Era una tarde soleada de abril, yo estaba parada en el balcón de mi habitación, los rayos del esplendoroso sol daban de lleno en mi rizada melena que se movía al compás de la suave brisa vespertina y entonces sucedió. Lo vi pasar.
Le calculé entre 18 y 20 años, con su cabello lacio y negro como la noche con el largo justo para deslizar sus dedos por la sedosidad de aquella melena y dejarlo perfectamente peinado. Su piel era demasiado blanca al contraste con su cabellera, pero no era pálido o desabrido, al contario, ese bonito color me provocaba cierta envidia. Pero lo que más llamó mi atención no fue su perfectamente marcada figura o su imponente altura de 1.89 metros, no. Fueron esos ojos de un color que aún ahora me es imposible describir, no sé si eran verdes, azules o incluso podrían haber sido grises; enormes y rodeados de una inmensidad de negras pestañas.
Bajé las escaleras de mi casa y me planté de lleno frente a él, me miró con ojos desorbitados y soltó una leve risa. Fue hasta ese momento que pensé en lo que había hecho: el desconocido me había visto correr escaleras abajo y llegar agitada hasta el lugar donde estaba, yo, una extraña estaba parada frente a él mirándole con ojos de enamorada y jadeando fuertemente por la carrera antes emprendida.
Extendió su mano y con mucha amabilidad dijo:
- Hola, me llamo Andrés, es un gusto conocerte. Que bonito cabello tienes- y me regaló la más hermosa de las sonrisas que he visto en mi vida.
En ese momento sentí la sangre subir hasta posarse en mis mejillas, mi rostro entero debió haber sido del color de una manzana porque el exclamó:
- Disculpa, ¿te pasa algo malo?
Caí en la cuenta de que había dejado escapar cerca de un minuto de silencio y él estaba a la espera de una respuesta
- No, no, ¡perdón!- mascullé atropelladamente- Me me me llamo Ana, el gusto es todo mío.
- ¿Es tu casa esa de donde has corrido?
Más pena recorrió mi cuerpo…
- Emmm… este… sí. Hay que pena que haya hecho eso ¡perdón! no lo pensé, sólo te vi, necesitaba venir y al menos saber tu nombre.
- Deja de pedir disculpas bonita, no sé si no lo notaste pero yo también te veía.
- ¿En verdad?- no pude contener mi asombro.
- Claro Ana, eres una damita bastante hermosa y parada en ese balcón eres una amenaza más que considerable para cualquier hombre de poca voluntad. Además me ha capturado tu determinación, no cualquiera corre desde su balcón a pararse enfrente de un desconocido- otra leve sonrisa.
Que bonito sonaba mi nombre saliendo de sus labios, era lo único en lo que yo podía pensar. El desconocido me invitó a tomar un café esa misma tarde. Fuimos a la vieja cafetería que estaba en la esquina de la calle Huertas, al entrar elegimos los asientos más alejados del tumulto de gente que se arremolinaba en la barra, era sábado de convivencia social y sabíamos que estar cerca de la barra dificultaría nuestra charla.
Pasé la tarde más maravillosa de mi vida, al principio yo no sabía quién era él y él no sabía quién era yo, pero no nos importó. Nos contamos anécdotas de todo tipo, desde las típicas de la infancia hasta las más recientes noticias de nuestra vida.
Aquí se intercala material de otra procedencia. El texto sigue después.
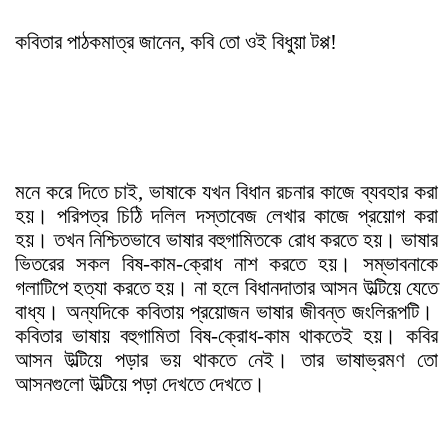
কবিতার পাঠকমাত্র জানেন, কবি তো ওই বিধুয়া টপ্প!
মনে করে দিতে চাই, ভাষাকে যখন বিধান রচনার কাজে ব্যবহার করা
হয়
।
পরিপত্র চিঠি দলিল দস্তাবেজ লেখার কাজে প্রয়োগ করা
হয়
।
তখন নিশ্চিতভাবে ভাষার বহুগামিতকে রোধ করতে হয়
।
ভাষার
ভিতরের সকল বিষ-কাম-ক্রোধ নাশ করতে হয়। সম্ভাবনাকে
গলাটিপে হত্যা করতে হয়। না হলে বিধানদাতার আসন উল্টিয়ে যেতে
বাধ্য। অন্যদিকে কবিতায় প্রয়োজন ভাষার জীবন্ত জংলিরূপটি।
কবিতার ভাষায় বহুগামিতা বিষ-ক্রোধ-কাম থাকতেই হয়। কবির
আসন উল্টিয়ে পড়ার ভয় থাকতে নেই। তার ভাষাভ্রমণ তো
আসনগুলো উল্টিয়ে পড়া দেখতে
দেখতে।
La noche llegó de la mano de una súbita despedida, Andrés me llevó hasta la entrada de mi casa, se paró frente a mí y yo nuevamente me sumergí en sus ojos –sí aquellos que había pasado la tarde descifrando y que aún ahora después de cerca de 5 horas de verlos sin interrupciones, no sabía como eran, no tenía ni siquiera un color claro en mi mente para poder recordar (que frustración)- y me dio el más dulce de los besos. Yo me perdí en un arrebato de sentimientos, increíbles al considerar que era alguien que tenía escasas horas que conocía, pero no me importó. Sentí las mariposas recorrer mi ser y como mis piernas se vencían al compás de la música que sonaba en mis oídos…
-¡Riiiiiiiiiing! ¡riiiiiiiing!
Entonces sonó la alarma de mi despertador.